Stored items
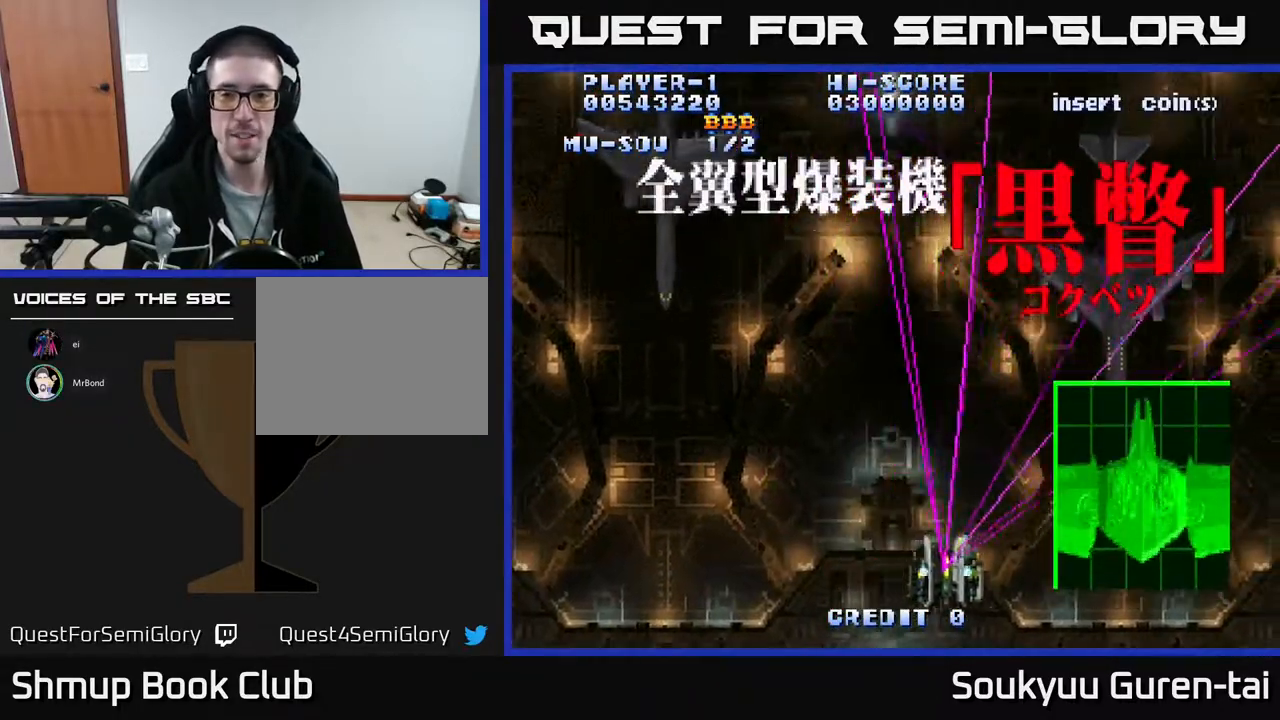
{"buttons": ["A"], "events": [[433, "DPAD_RIGHT", "up"]]}
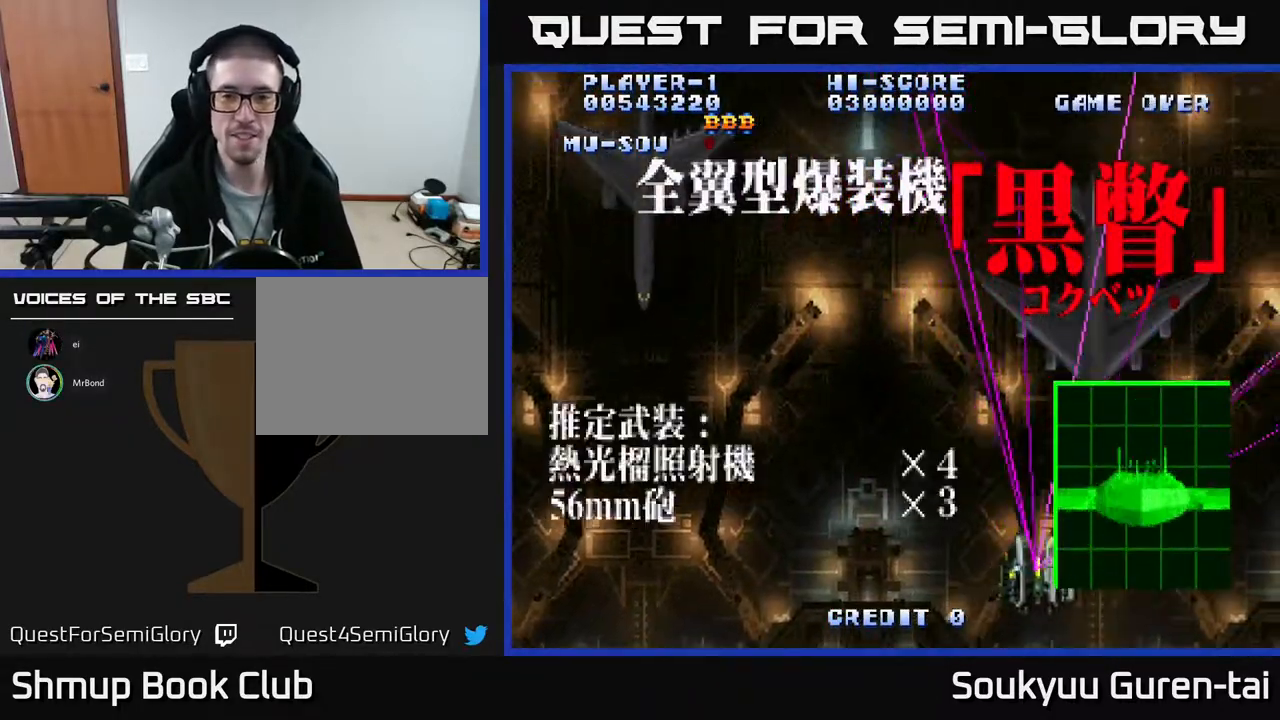
{"buttons": ["A", "DPAD_LEFT"], "events": [[17, "DPAD_LEFT", "down"]]}
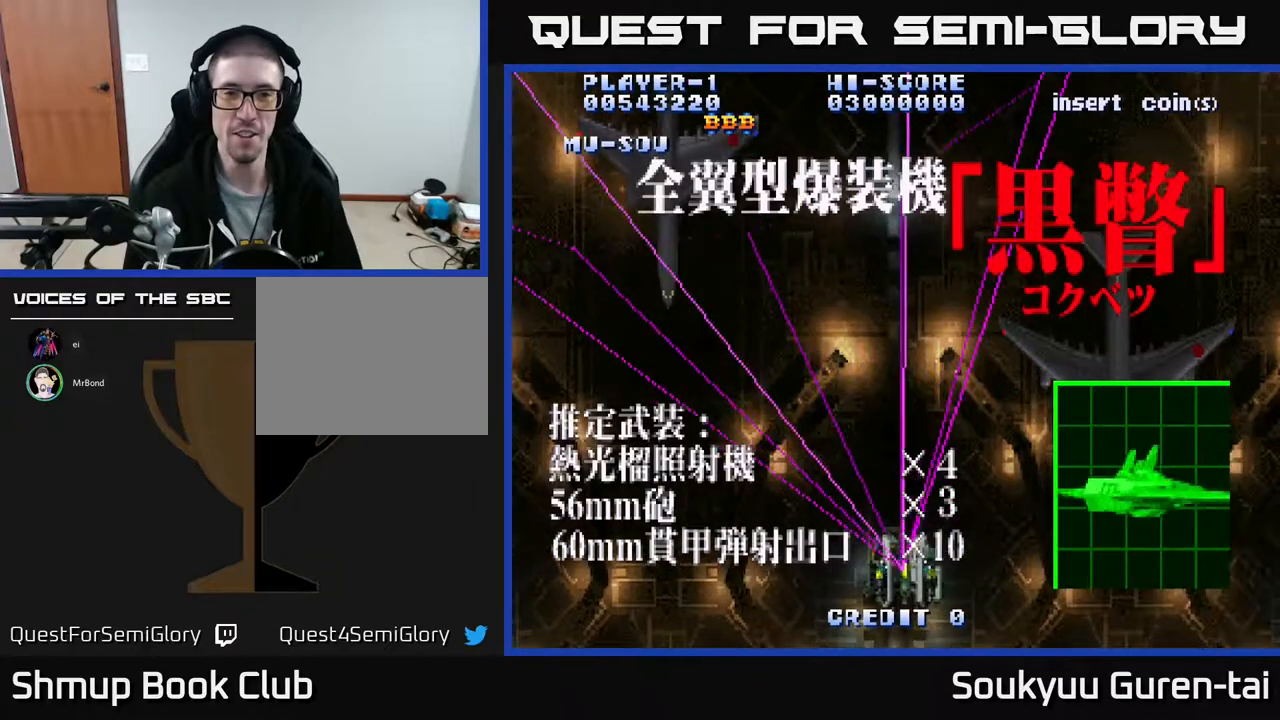
{"buttons": ["A", "DPAD_RIGHT"], "events": [[50, "DPAD_LEFT", "up"], [117, "DPAD_RIGHT", "down"]]}
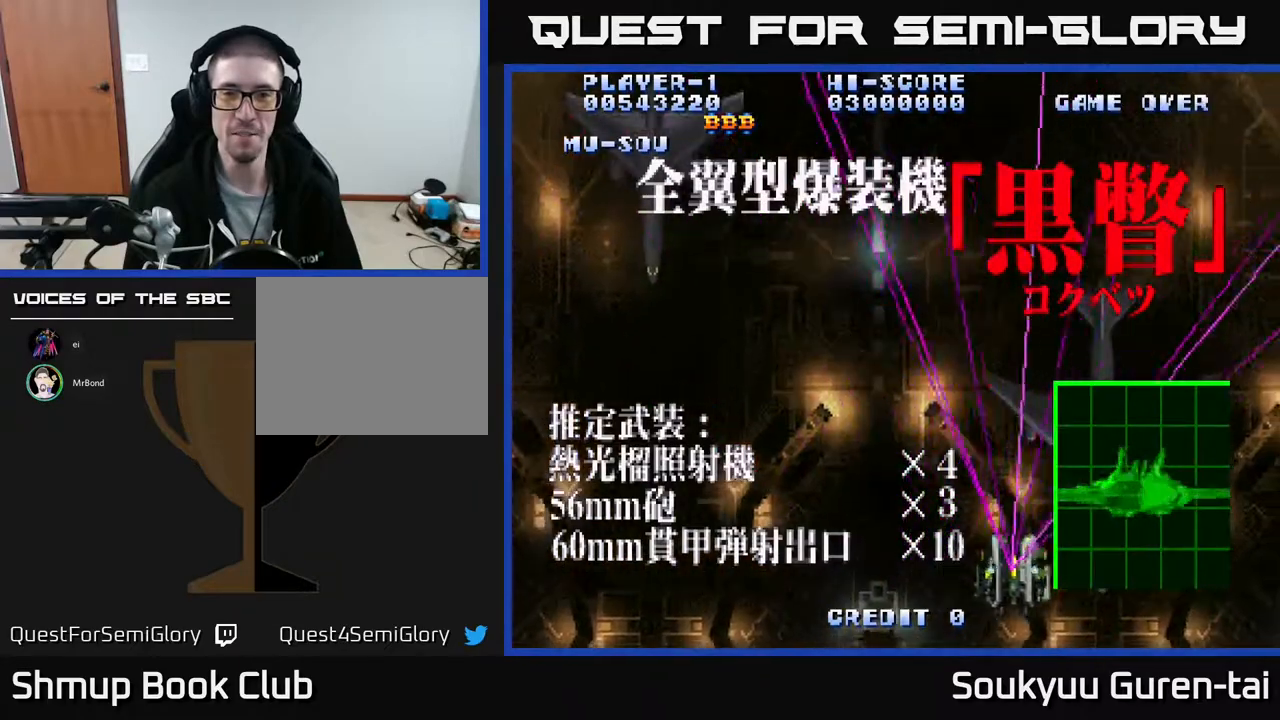
{"buttons": ["A", "DPAD_LEFT"], "events": [[250, "DPAD_RIGHT", "up"], [317, "DPAD_LEFT", "down"]]}
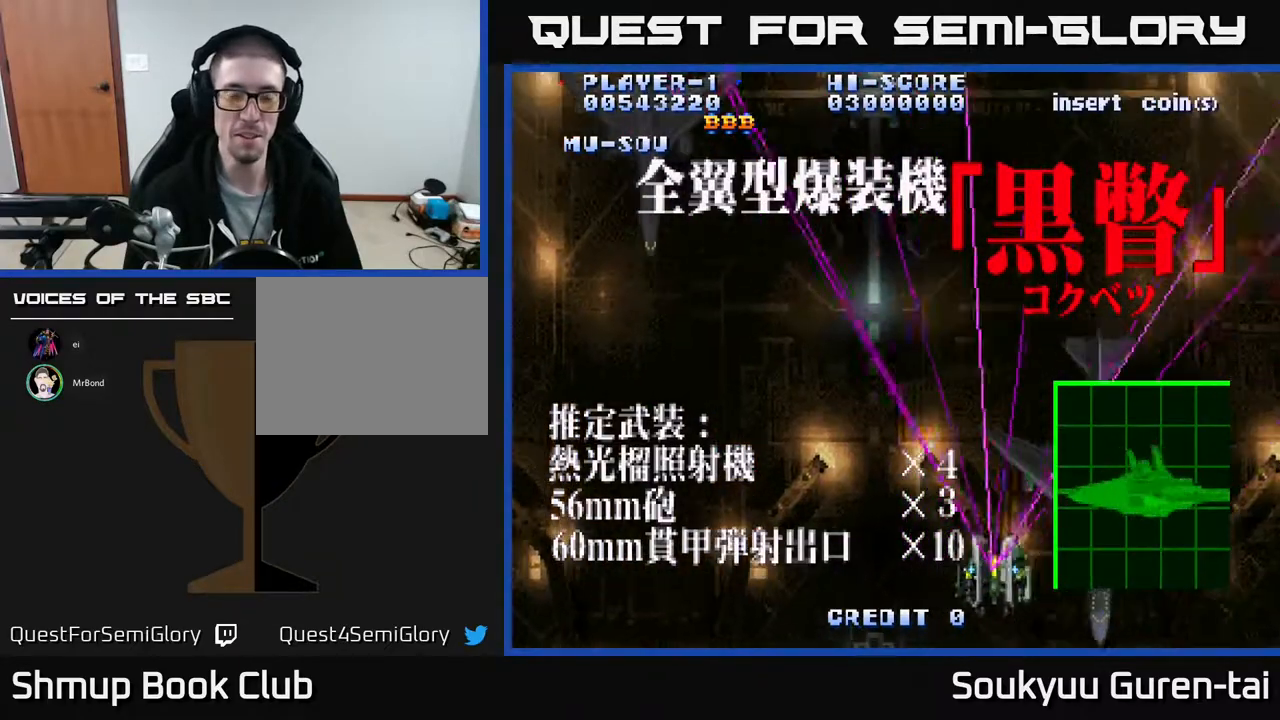
{"buttons": ["A", "DPAD_RIGHT"], "events": [[250, "DPAD_UP", "down"], [267, "DPAD_LEFT", "up"], [400, "DPAD_RIGHT", "down"], [483, "DPAD_UP", "up"]]}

*TASK STATEMENT*. Count up the lines above in which the word "down" appears, and give nothing but that count.

*ANSWER AREA*. 4